Octobre. Déjà octobre. Le mois d’octobre approchait. Je ne me sentais plus le courage d’oublier les gamins qui, par leur chahut, ont permis à mon pays de sortir des ornières de la férule de la gérontocratie. Fussent-ils manipulés. Une récréation qui dura quelques jours. Du pouvoir par d’illégitimes héros qui, chemin faisant, continuent de propulser leurs enfants au faîte des institutions aménagées selon leur bon vouloir.

En ce mois d’octobre, je traînais avec moi mes années de douleur. Frustrations et refoulements, entrelacs complexe. Enchevêtrement annonciateur d’orages impromptus. Ma vie devint une chronique faisant fi de la linéarité. Que de chagrins amoncelés. Gâchis considérable de mes ressources. Réduit à un état d’aliénation par la quotidienneté où l’amertume le disputait à la révolte. Faut-il continuer longtemps à assumer sa condition de sujet, sans rechigner ?

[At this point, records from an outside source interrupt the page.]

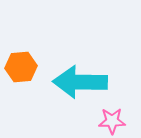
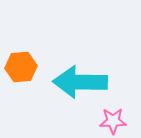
pink star: moved 1 px right
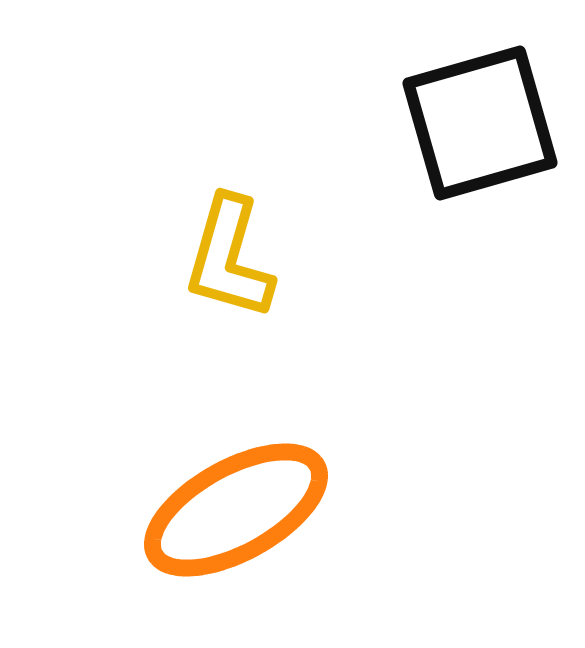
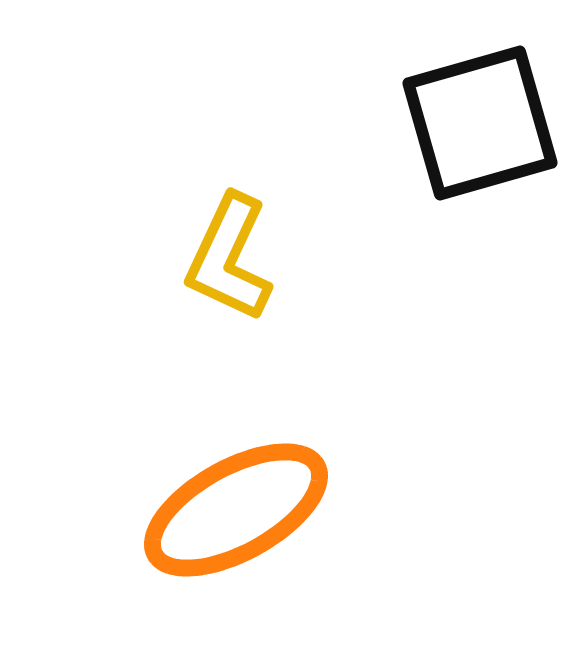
yellow L-shape: rotated 9 degrees clockwise
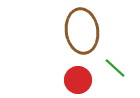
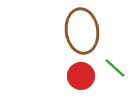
red circle: moved 3 px right, 4 px up
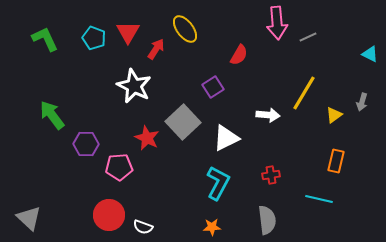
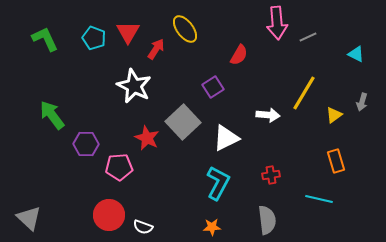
cyan triangle: moved 14 px left
orange rectangle: rotated 30 degrees counterclockwise
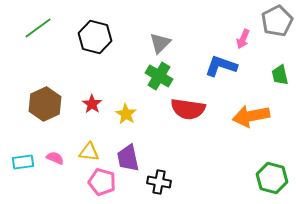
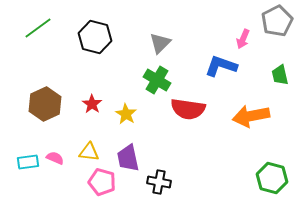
green cross: moved 2 px left, 4 px down
cyan rectangle: moved 5 px right
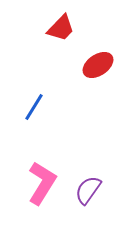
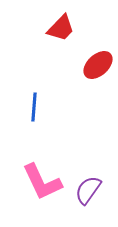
red ellipse: rotated 8 degrees counterclockwise
blue line: rotated 28 degrees counterclockwise
pink L-shape: moved 1 px up; rotated 123 degrees clockwise
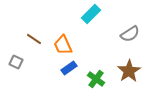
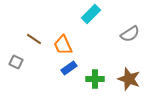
brown star: moved 8 px down; rotated 20 degrees counterclockwise
green cross: moved 1 px left; rotated 36 degrees counterclockwise
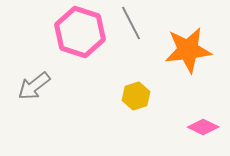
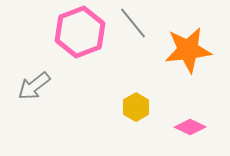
gray line: moved 2 px right; rotated 12 degrees counterclockwise
pink hexagon: rotated 21 degrees clockwise
yellow hexagon: moved 11 px down; rotated 12 degrees counterclockwise
pink diamond: moved 13 px left
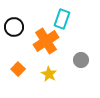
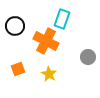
black circle: moved 1 px right, 1 px up
orange cross: rotated 30 degrees counterclockwise
gray circle: moved 7 px right, 3 px up
orange square: rotated 24 degrees clockwise
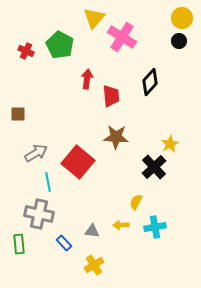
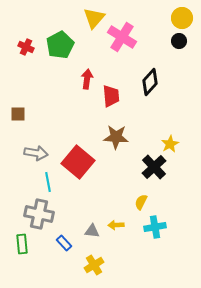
green pentagon: rotated 16 degrees clockwise
red cross: moved 4 px up
gray arrow: rotated 40 degrees clockwise
yellow semicircle: moved 5 px right
yellow arrow: moved 5 px left
green rectangle: moved 3 px right
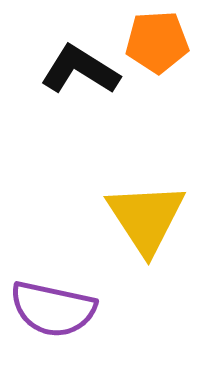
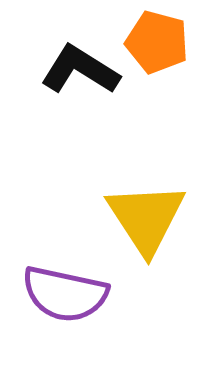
orange pentagon: rotated 18 degrees clockwise
purple semicircle: moved 12 px right, 15 px up
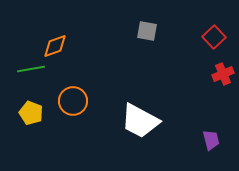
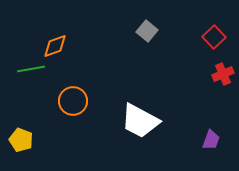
gray square: rotated 30 degrees clockwise
yellow pentagon: moved 10 px left, 27 px down
purple trapezoid: rotated 35 degrees clockwise
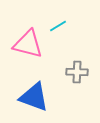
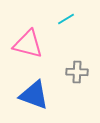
cyan line: moved 8 px right, 7 px up
blue triangle: moved 2 px up
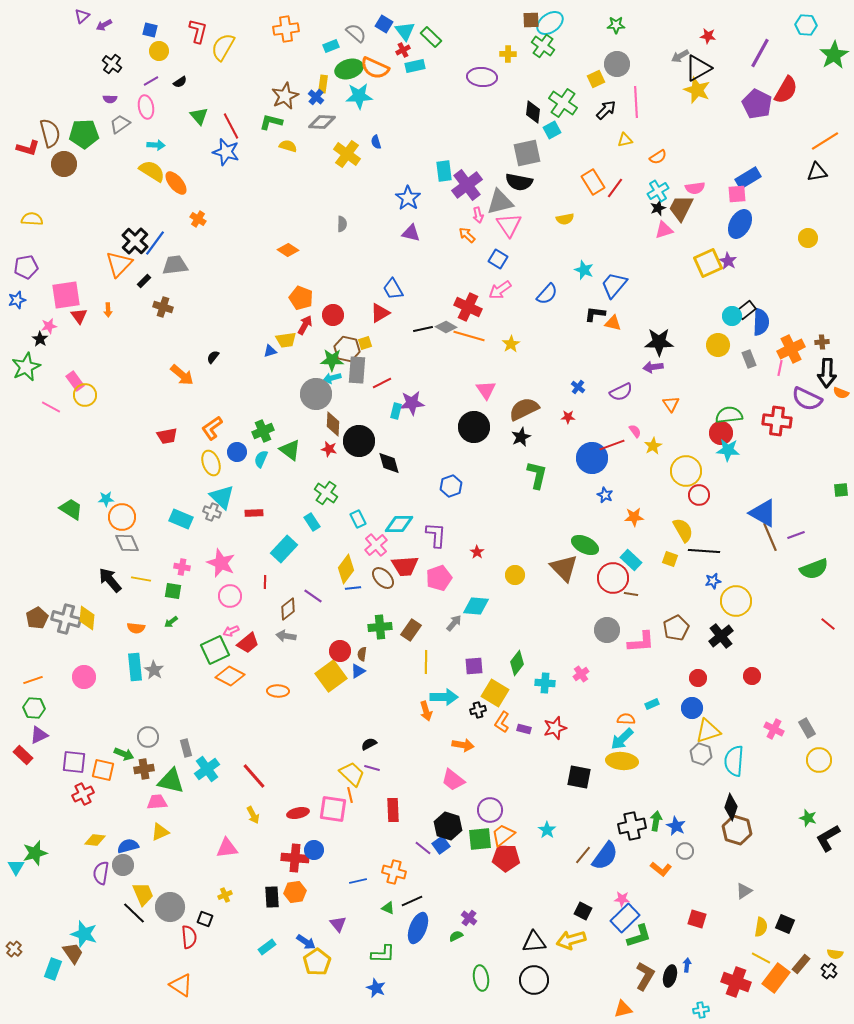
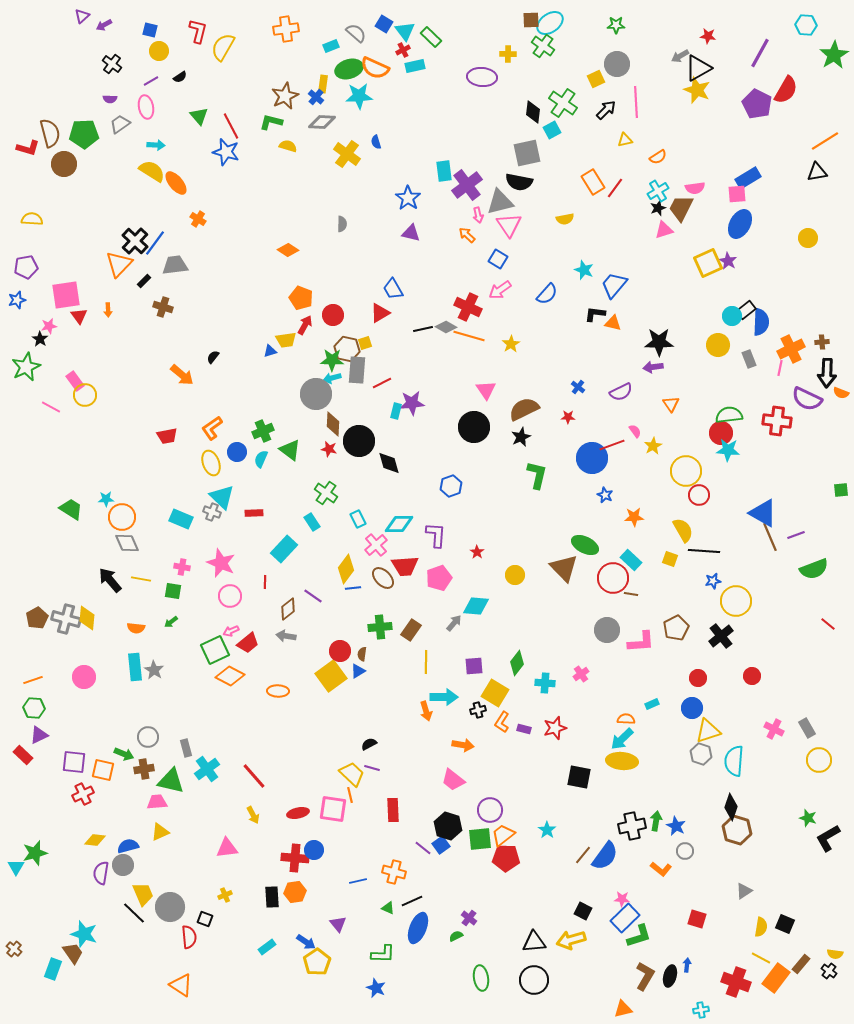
black semicircle at (180, 82): moved 5 px up
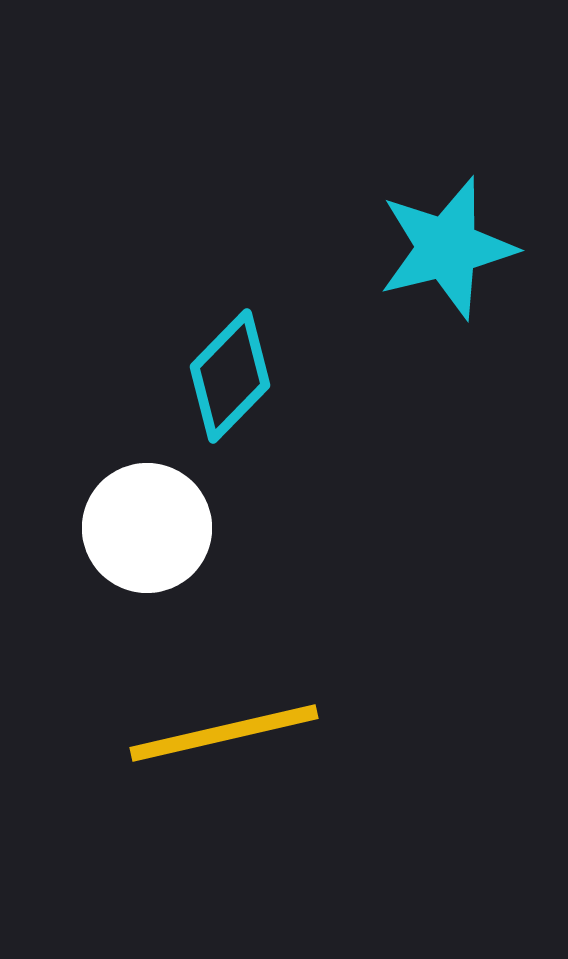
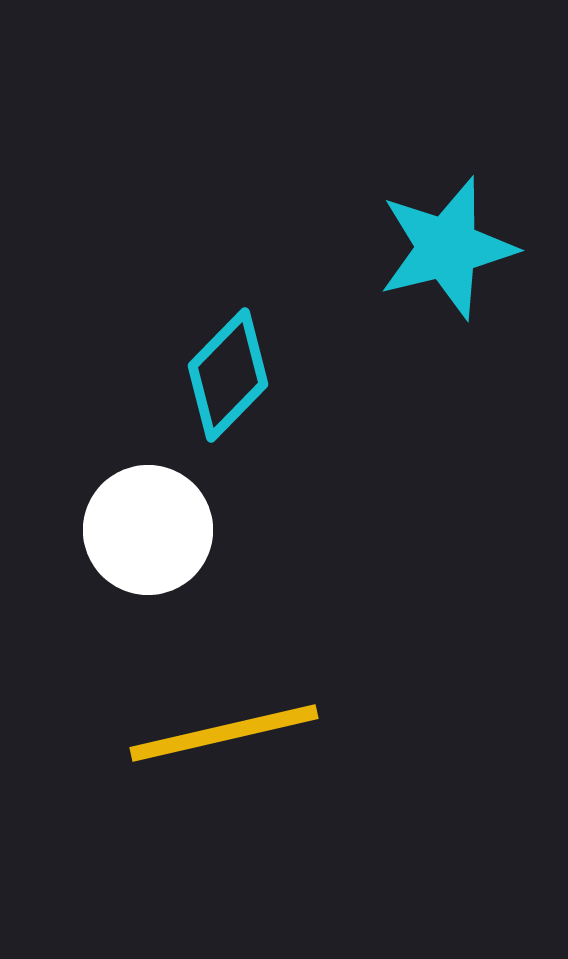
cyan diamond: moved 2 px left, 1 px up
white circle: moved 1 px right, 2 px down
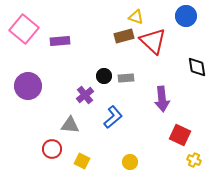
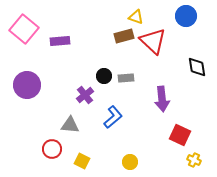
purple circle: moved 1 px left, 1 px up
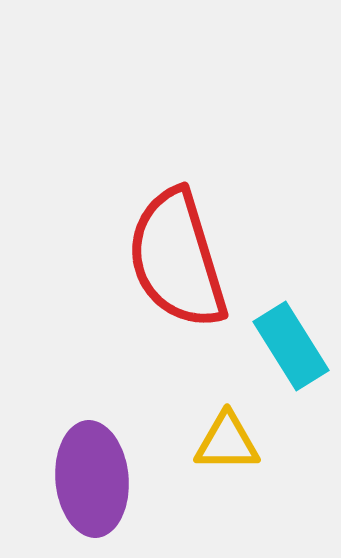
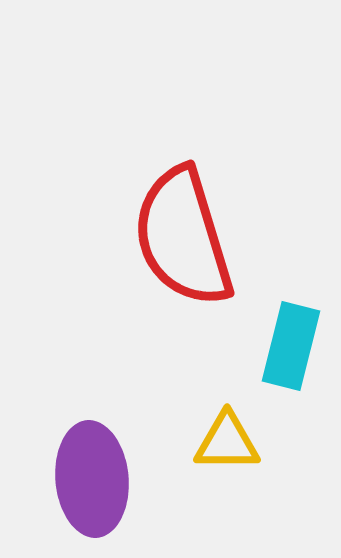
red semicircle: moved 6 px right, 22 px up
cyan rectangle: rotated 46 degrees clockwise
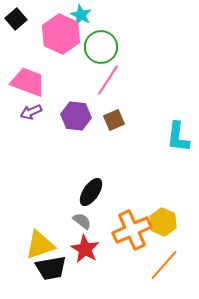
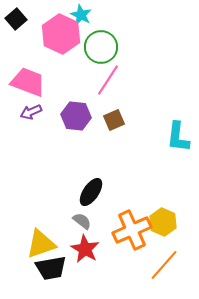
yellow triangle: moved 1 px right, 1 px up
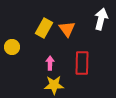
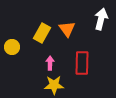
yellow rectangle: moved 2 px left, 5 px down
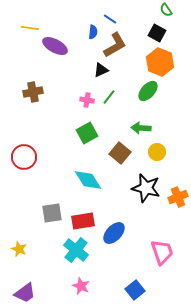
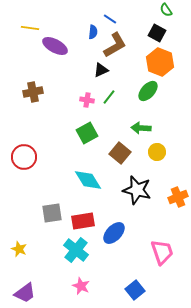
black star: moved 9 px left, 2 px down
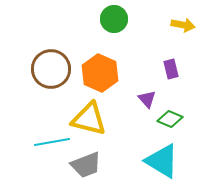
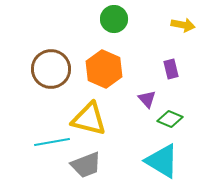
orange hexagon: moved 4 px right, 4 px up
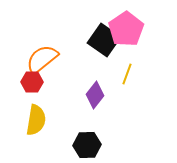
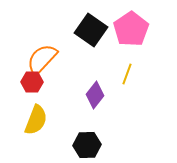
pink pentagon: moved 5 px right
black square: moved 13 px left, 10 px up
orange semicircle: rotated 8 degrees counterclockwise
yellow semicircle: rotated 12 degrees clockwise
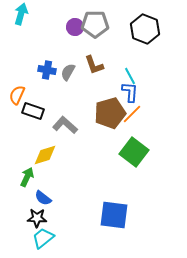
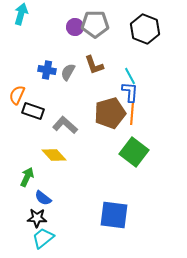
orange line: rotated 40 degrees counterclockwise
yellow diamond: moved 9 px right; rotated 65 degrees clockwise
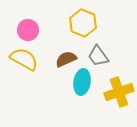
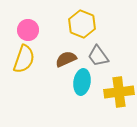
yellow hexagon: moved 1 px left, 1 px down
yellow semicircle: rotated 80 degrees clockwise
yellow cross: rotated 12 degrees clockwise
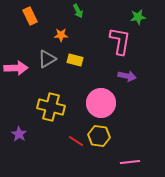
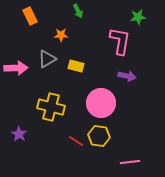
yellow rectangle: moved 1 px right, 6 px down
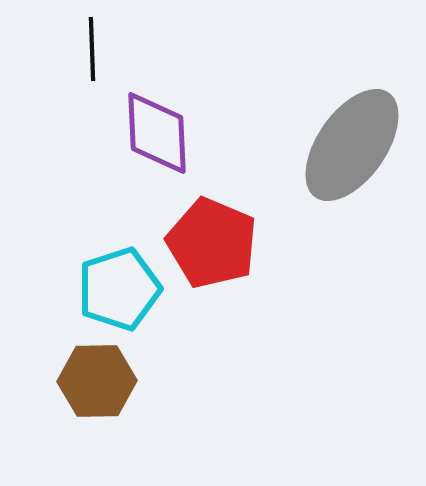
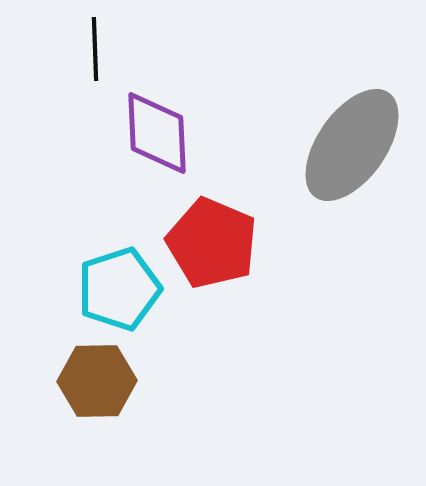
black line: moved 3 px right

En ce monde où règne encore au grand jour la barbarie, sanguinaires sont les princes qui nous gouvernent. Princes en quête de légitimité. J’ai beau regretter ma venue en ce monde où pourris et corrupteurs font bon ménage. Rien n’y fait, j’y suis. Tu disais vrai Abou Ala (« Ce qu’a commis mon père envers moi, je ne l’ai commis envers personne »). La force de l’oubli peut-elle ménager la conscience déjà meurtrie ? L’indignation n’est plus de mise. Idées manichéennes réduisant à néant tout effort de création. Louable est notre résistance à l’oppression organisée par nos bourreaux. Nos plumes pourront-elles un jour nous servir de glaives pour les saigner à mort ? L’infini est grand. Comme le cynisme de nos princes. Donnée variable, sa géométrie cosmique se mesure (le cynisme j’entends).
Lancinante douleur donc que la mienne. Compression de la pensée qui nage dans le liquide d’Abou Nouas. Géniale idée que celle-là. Hommage suprême au poète. Identité bafouée. Histoire emportant tout sur son passage. Point d’écluses, ni de digues. Maître incontesté de la rime. Poésie revêche au credo social. Arme au service de la tribu menacée de déperdition ?

Au commencement était le verbe. Depuis, la tribu devint moderne. Elle fut élevée au rang de nation. Continuation pourtant de l’éloge des princes et des seigneurs. A défaut, la sentence est terrible : le silence ou l’exil. Marche forcée vers les ténèbres avec pour seule lumière le poème. Bougie aux vertus incommensurables. Mais aussi mèche prête à l’explosion.

Octobre en plein jour. Adolescents aux aguets. Décimés à la fleur de l’âge de leurs printemps pour avoir eu la mémoire fertile. Plus fertile que celles de leurs aînés. Châtiés pour leur témérité. Procès expéditifs. Erreur millénaire d’un despotisme qu’on dit oriental. Nos princes sont malades. Assurément. Pour avoir voulu fêter Novembre avant le mois correspondant. Pour avoir voulu rappeler l’exigence de l’indépendance… « Sept ans, ça suffit »… . Un seul héros, le peuple »… Tahia el Jazaïr »… Que de connivences depuis. Manœuvres dilatoires tissées dans l’ombre. Incrédulité des badauds. Les balles pleuvaient sous le soleil. Crépitements sourds aux revendications.